I come from generations of Mississippi River towboat captains and family farmers. From as early as I can remember, our family believed that if you were going to do a job, you’d better do it right, and that no job was either too big or too small.
Hard work was valued, and everyone always looked for new ways of doing jobs better. The river and the land have long supported our family. From time to time, I have an experience that takes me back and today’s trip was one of those times.
Recently, when I was crossing the Colorado River from California into Arizona, I thought about how many times I had crossed the Mississippi River from Illinois to Iowa or Missouri. But crossing this river was very different. Driving into Arizona, there was desert as far as I could see in any direction. This instantly sparked my curiosity.
I thought, “How can people live off this land?” I could not wait to meet with the farmers and ranchers to see how they had adapted to this land.
During my visit, I had the opportunity to meet with three tribal nations, the Colorado River Indian Tribes, the Gila River Indian Community and the San Carlos Apache Tribe, and see how they worked with USDA’s Natural Resources Conservation Service (NRCS) to use water wisely – doing a job better.
While visiting with the Colorado River Indian Tribes, I saw the many irrigation improvements designed and partially funded by NRCS and installed by the Tribes in an effort to conserve water. Conserving water and using just the right amount needed on-time continues to be critical to the success of their operation.
Mile upon mile of inefficient dirt waterways had been replaced by concrete waterways to preserve water. The tribal farming operation grows alfalfa for domestic and international consumption. Cotton was grown, harvested and ginned by the tribe’s members.
The next morning we visited the Gila River Indian Community. The Tribe developed the Agricultural Improvement Program to simplify approval process within the tribe. This program makes it easy for the tribe’s farmers and ranchers who are applying for financial assistance through NRCS’ Environmental Quality Incentives Program (EQIP).
Through NRCS programs, these tribal producers have been able to laser level their fields to improve their irrigation efficiency in an environment where every drop counts. Thousands of acres have been reclaimed from the desert over the years, providing jobs and income while constantly improving the use of precious water.

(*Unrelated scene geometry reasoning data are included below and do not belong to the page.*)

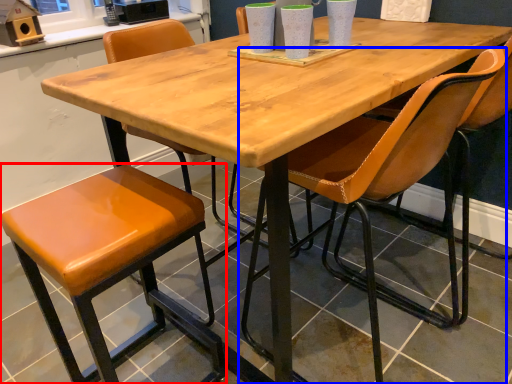
Question: Among these objects, which one is nearest to the camera, stool (highlighted by a red box) or chair (highlighted by a blue box)?

Choices:
 (A) stool
 (B) chair

Answer: (B)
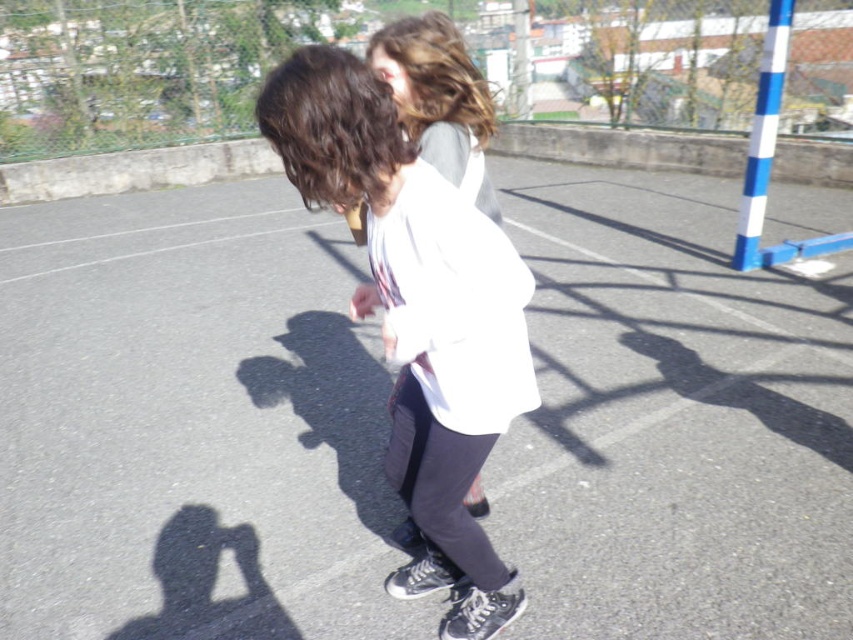
Is point (329, 156) positioned after point (473, 81)?

That is False.

Is white matte jacket at center shorter than white fabric at center?

In fact, white matte jacket at center may be taller than white fabric at center.

Between point (466, 216) and point (431, 161), which one is positioned behind?

The point (431, 161) is more distant.

I want to click on white matte jacket at center, so click(x=418, y=316).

Later that day, we met with representatives from the San Carlos Apache Tribe to learn about projects funded through a USDA initiative, called StrikeForce for Rural Growth for Opportunity. StrikeForce is a coordinated effort across USDA to increase economic opportunities and address the needs of rural communities experiencing persistent poverty. Currently, StrikeForce teams are working in 20 states.
Dee Randall, a tribal forester with the San Carlos Apache Tribe, explained the Apache ancestral connection to the land and their belief that if the land is healthy then their people are healthy.
It made me think of my cousin farming some of the same land that my great-grandfather farmed, and of my brother working on the Mississippi River just like my father and grandfather. I know how my family values both the health of the river and the land. It made me smile to know that we share these same values and that as assistant chief at the NRCS, just as they do; I work every day to help conserve our natural resources.
I truly appreciate the hard work and passion that these tribal producers have for their lands. It speaks volumes to their character, and I’m proud to be a part of the agency that has helped these hardworking farmers and ranchers, help the land.